Del mismo modo, guardaba otra gran revelación: una de estas minúsculas enanas marrones muestra indicios de estar rodeada por un disco de material. Es decir, un entorno que podría dar origen a nuevos planetas.
Un hallazgo especialmente llamativo
Por lo tanto, lo llamativo del asunto es que esta enana marrón tiene una masa similar a la de un mundo gigante. Lo que plantea que hasta los astros más diminutos del cosmos tendrían el potencial de albergar sus propios sistemas planetarios.
Mediante el análisis espectral, los científicos también identificaron en estas enanas marrones rastros de hidrocarburos, molculas formadas únicamente por carbono e hidrógeno. Este rasgo, ya detectado antes en otros astros similares de masa muy reducida, apuntaría a que estos objetos forman parte de una clase espectral específica.

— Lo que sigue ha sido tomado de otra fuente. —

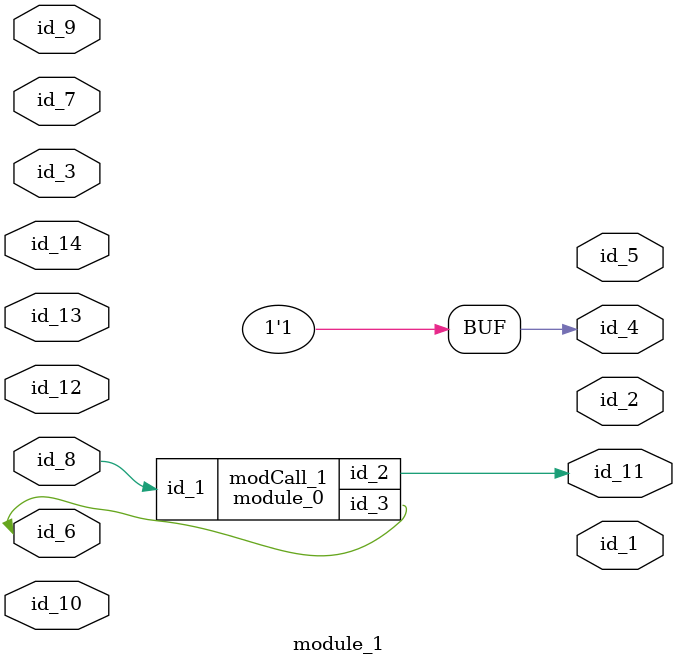
<source format=v>
module module_0 (
    id_1,
    id_2,
    id_3
);
  output wire id_3;
  output wire id_2;
  input wire id_1;
endmodule
module module_1 (
    id_1,
    id_2,
    id_3,
    id_4,
    id_5,
    id_6,
    id_7,
    id_8,
    id_9,
    id_10,
    id_11,
    id_12,
    id_13,
    id_14
);
  input wire id_14;
  inout wire id_13;
  input wire id_12;
  output wire id_11;
  input wire id_10;
  input wire id_9;
  inout wire id_8;
  input wire id_7;
  inout wire id_6;
  output wire id_5;
  output wire id_4;
  input wire id_3;
  output wire id_2;
  output wire id_1;
  assign id_4 = 1;
  module_0 modCall_1 (
      id_8,
      id_11,
      id_6
  );
endmodule

</source>
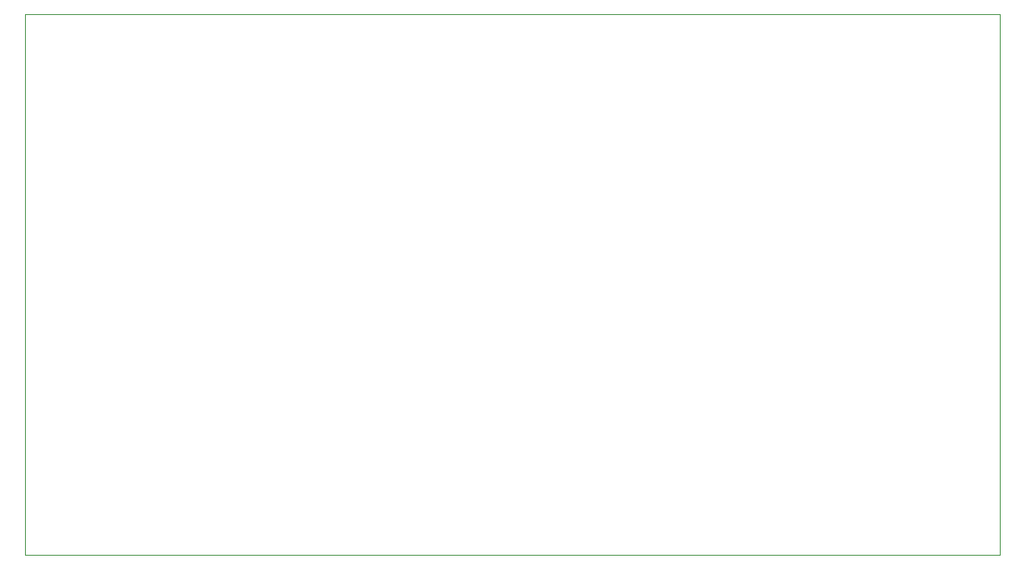
<source format=gbr>
%TF.GenerationSoftware,KiCad,Pcbnew,8.0.6*%
%TF.CreationDate,2025-01-26T17:36:13+01:00*%
%TF.ProjectId,cd-changer,63642d63-6861-46e6-9765-722e6b696361,rev?*%
%TF.SameCoordinates,Original*%
%TF.FileFunction,Profile,NP*%
%FSLAX46Y46*%
G04 Gerber Fmt 4.6, Leading zero omitted, Abs format (unit mm)*
G04 Created by KiCad (PCBNEW 8.0.6) date 2025-01-26 17:36:13*
%MOMM*%
%LPD*%
G01*
G04 APERTURE LIST*
%TA.AperFunction,Profile*%
%ADD10C,0.050000*%
%TD*%
G04 APERTURE END LIST*
D10*
X110000000Y-63000000D02*
X209000000Y-63000000D01*
X209000000Y-118000000D01*
X110000000Y-118000000D01*
X110000000Y-63000000D01*
M02*

</source>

Más allá de estas diminutas enanas marrones, la región de IC 348 guarda otros tesoros: la impresionante captura del telescopio James Webb revela también una gran variedad de protoestrellas y astros jóvenes con un grado de nitidez extraordinario.
Hacia la esquina superior derecha se distinguen diversos objetos Herbig-Haro, unos puntos luminosos que se forman cuando los potentes chorros de gas y polvo arrojados por estrellas neonatas colisionan con el medio circundante.
En resumen, sobresale HH 797, una formación alargada que, al observarse de cerca, esconde un par de protoestrellas con eyecciones de materia casi paralelas. También se localiza muy cerca HH 211, fácilmente identificable por sus delgados chorros y su particular silueta en forma de hélice, algo que se observó en pleno con el telescopio James Webb.